The charming actor Errol Flynn was a well-to-do Tasmanian who, after being expelled from several fine schools in Australia and England, had his share of adventures before making Hollywood his playground. A natural athlete and a rugged outdoors-man, Errol managed a New Guinea tobacco plantation, sailed the Southern seas for months, took a turn as a gold prospector, and, for a gold-mining company, he “recruited” unwilling natives to toil in the depths as slaves.

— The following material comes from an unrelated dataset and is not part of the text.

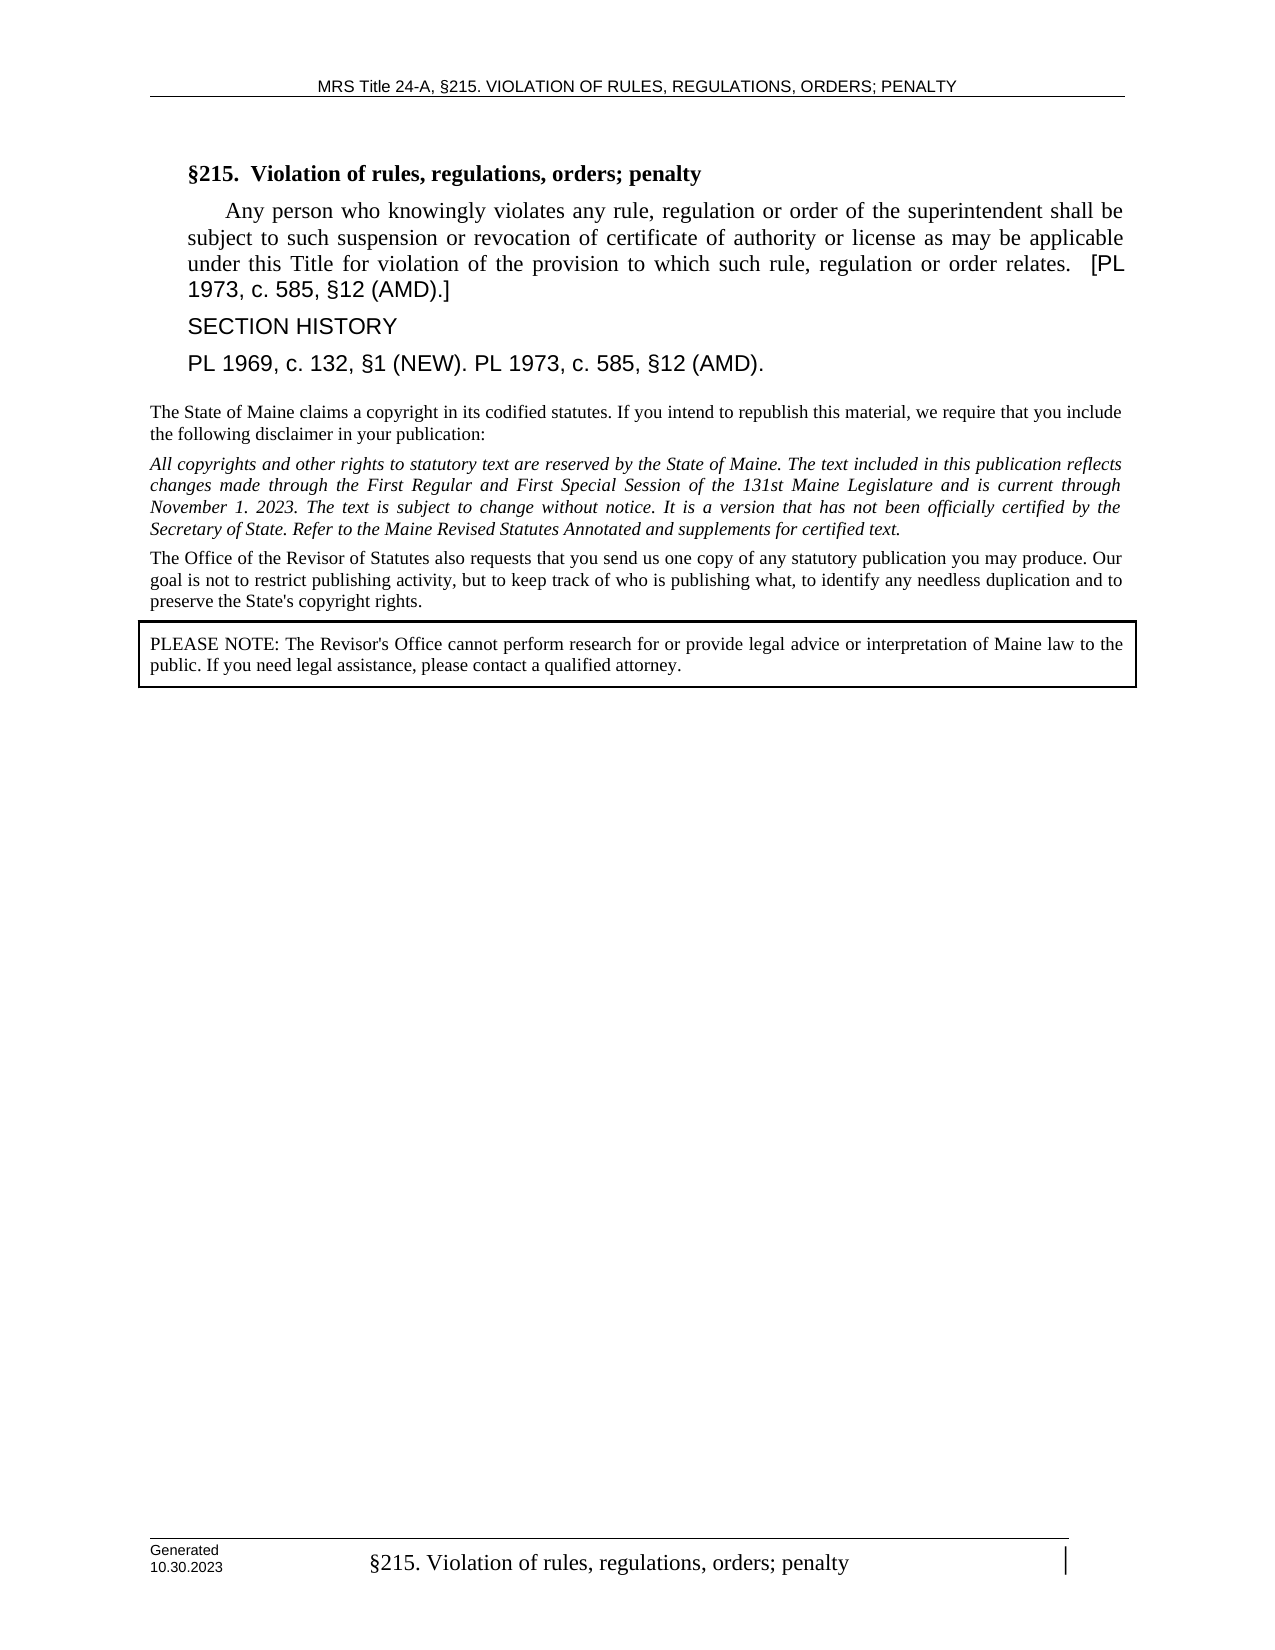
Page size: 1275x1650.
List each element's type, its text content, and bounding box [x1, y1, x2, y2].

After rave performances on English stages, the gallant Errol and his irresistible accent headed for Hollywood in 1935. In his first film,
The Case of the Curious Bride
, he played a corpse, but in the more than twenty movies following, Errol usually starred as a swashbuckling, quick-witted, romantic hero. Women were instantly attracted to his virility and dashing good looks, while male moviegoers admired his vigor, devil-may-care attitude, and witticisms. There was a native intelligence behind his affable, sometimes even self-deprecating disposition, and Errol parlayed his unusual appeal into a spectacular Tinseltown success story. His crowning achievement came in 1938 with the stupendous hit
The Adventures of Robin Hood
. When Westerns became the rage in the 1940s, Errol looked rather silly outfitted as a cowboy, but audiences didn’t seem to mind and continued to flock to his films.

By the 1950s, though, Errol’s off-screen life began to take a physical toll. That which made him a lovable, drink-sloshing knave on film transformed him into a bloated drunk in real life. The same passion with which he embraced assorted celluloid bombshells enflamed his fiery off-screen affairs. Barely fifteen years after capturing movie audiences with his dashing portrayal in
Captain Blood
, his best swashbuckling days were behind him. Errol tried more dramatic roles with little success
until 1957, when he was cast as an aging alcoholic in Hemingway’s
The Sun Also Rises
, in a bit of real-life typecasting that hit its mark.